## Exercise prompt
Lines in the listing below that hold "bottom" are the ones to copy.

## Provided data
┄┄┄┄┄┄┄┄┄┄
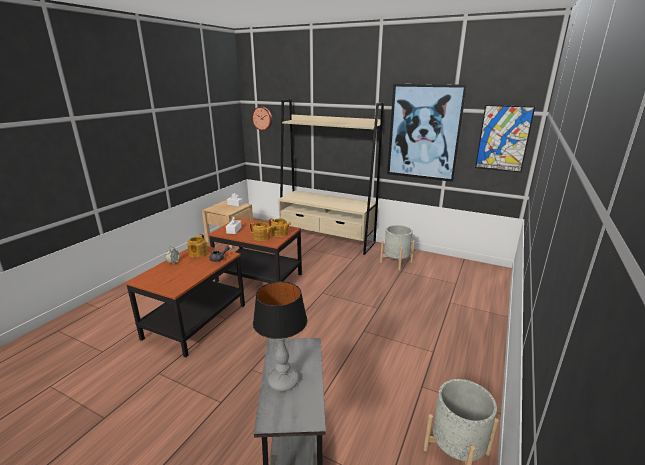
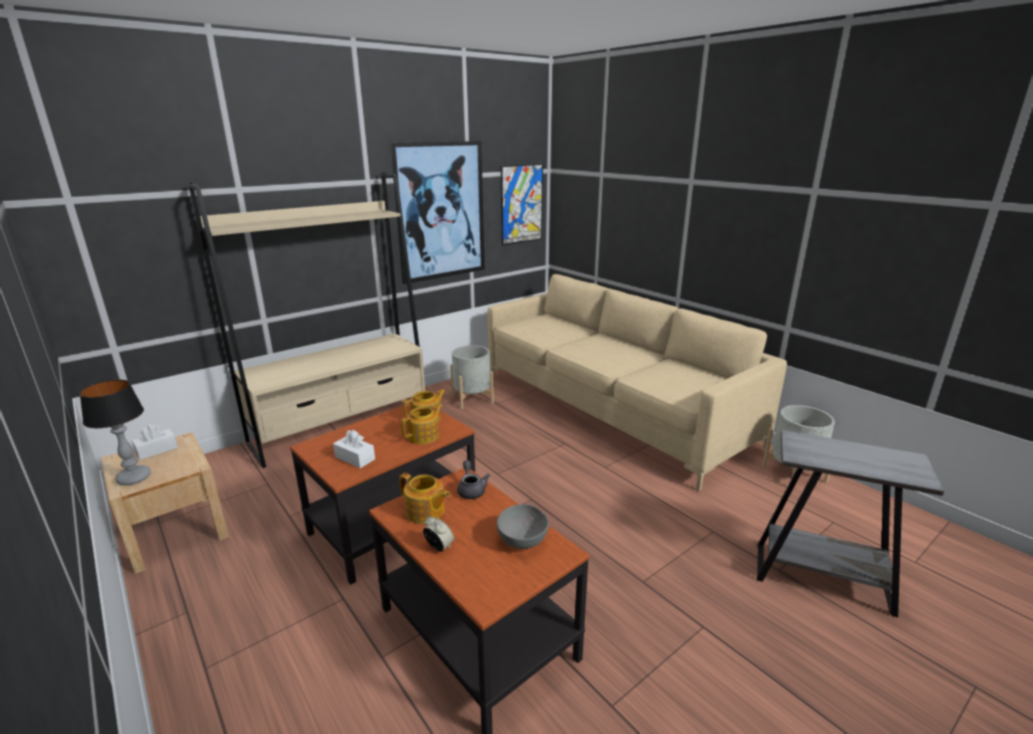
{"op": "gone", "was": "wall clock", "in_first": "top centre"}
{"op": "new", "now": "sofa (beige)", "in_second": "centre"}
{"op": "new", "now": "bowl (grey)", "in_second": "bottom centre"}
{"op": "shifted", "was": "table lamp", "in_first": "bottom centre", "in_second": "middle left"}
┄┄┄┄┄┄┄┄┄┄
## Written solution
{"op": "new", "now": "bowl (grey)", "in_second": "bottom centre"}
{"op": "shifted", "was": "table lamp", "in_first": "bottom centre", "in_second": "middle left"}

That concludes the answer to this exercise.